TASK OBJECTIVE :: Retype every one of the rows below word for word, leaving the pictures out of your copy.

----------------------------------------

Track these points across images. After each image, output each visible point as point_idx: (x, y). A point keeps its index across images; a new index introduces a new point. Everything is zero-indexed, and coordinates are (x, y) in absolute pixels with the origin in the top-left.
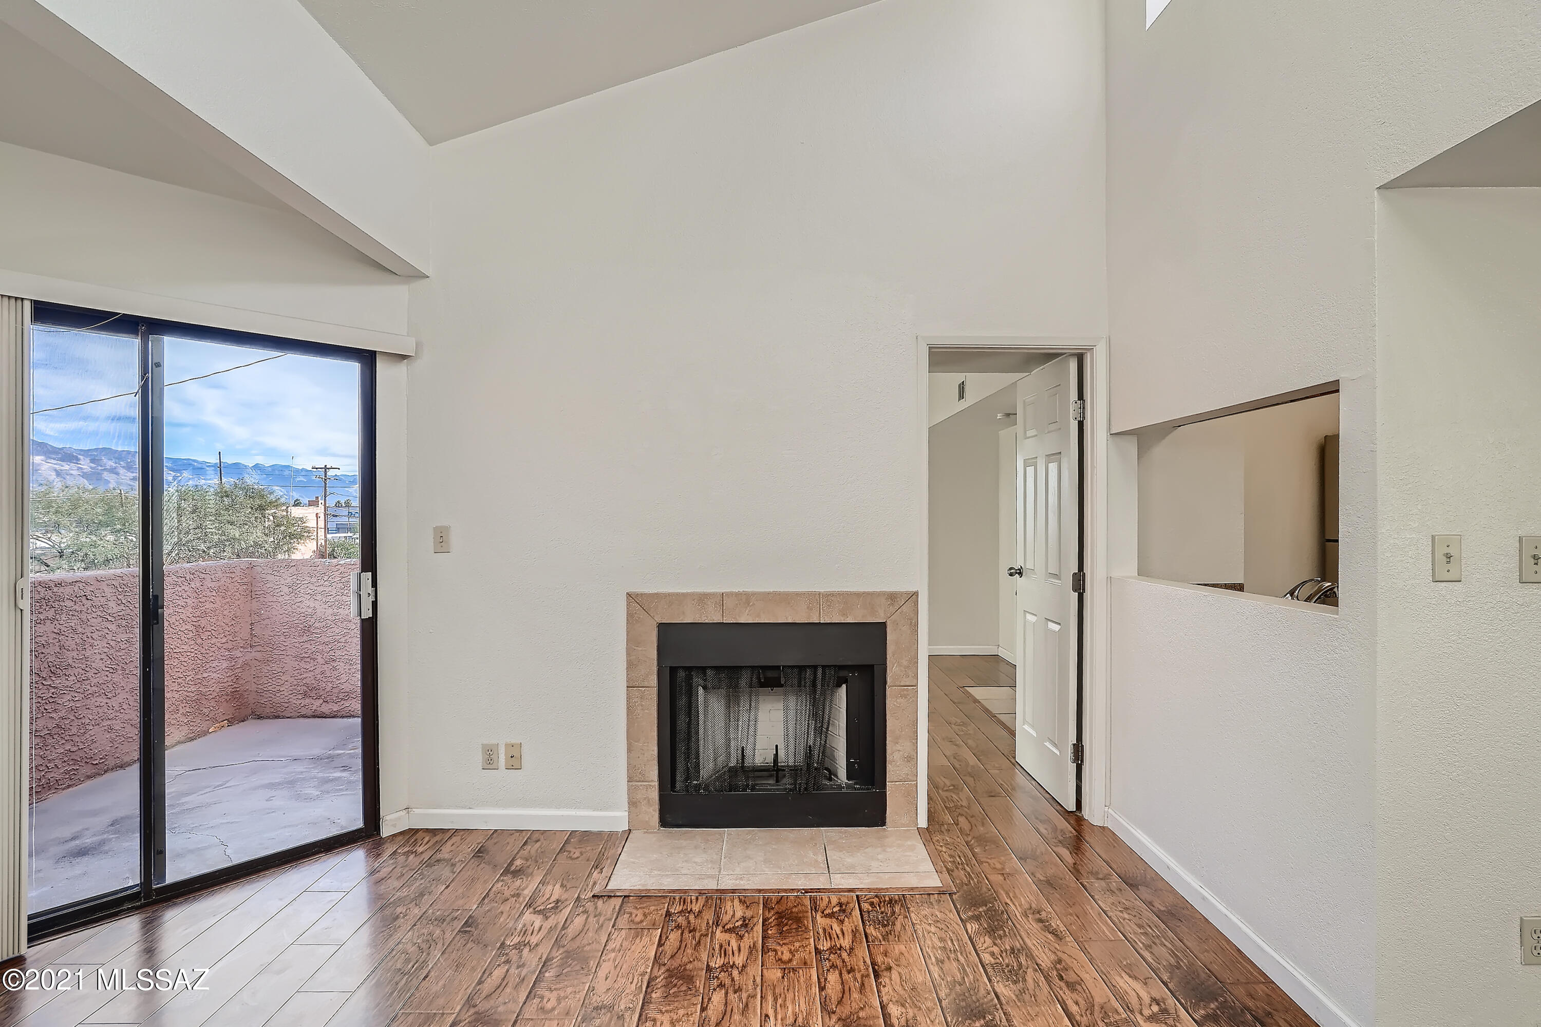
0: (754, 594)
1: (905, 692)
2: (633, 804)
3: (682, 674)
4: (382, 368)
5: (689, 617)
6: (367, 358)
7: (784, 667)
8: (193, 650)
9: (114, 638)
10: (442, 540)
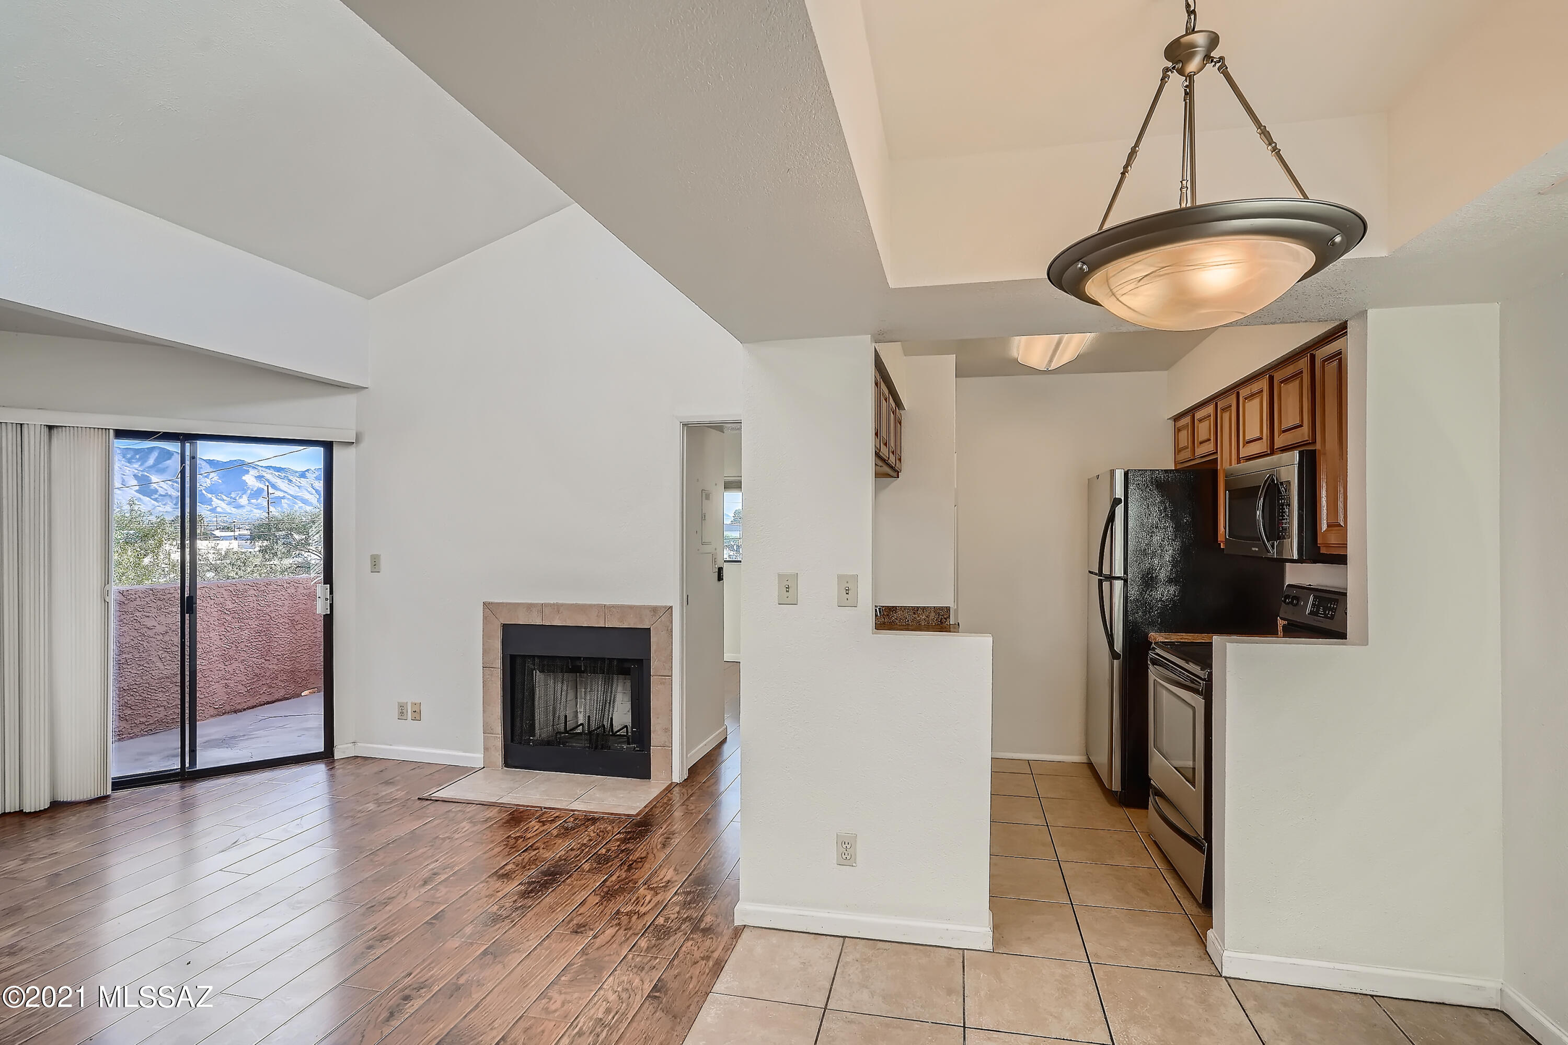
0: (562, 605)
1: (664, 680)
2: (486, 749)
3: (519, 661)
4: (337, 452)
5: (522, 619)
6: (328, 446)
7: (584, 658)
8: (289, 637)
9: (229, 626)
10: (375, 564)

----------------------------------------

ANSWER SECTION ::
Track these points across images. After each image, output each visible point as point_idx: (x, y). A point keeps its index across images; a new index introduces a new point. Everything is zero-indexed, and coordinates are (x, y) in absolute pixels with the origin in the top-left.
0: (754, 594)
1: (905, 692)
2: (633, 804)
3: (682, 674)
4: (382, 368)
5: (689, 617)
6: (367, 358)
7: (784, 667)
8: (193, 650)
9: (114, 638)
10: (442, 540)
0: (562, 605)
1: (664, 680)
2: (486, 749)
3: (519, 661)
4: (337, 452)
5: (522, 619)
6: (328, 446)
7: (584, 658)
8: (289, 637)
9: (229, 626)
10: (375, 564)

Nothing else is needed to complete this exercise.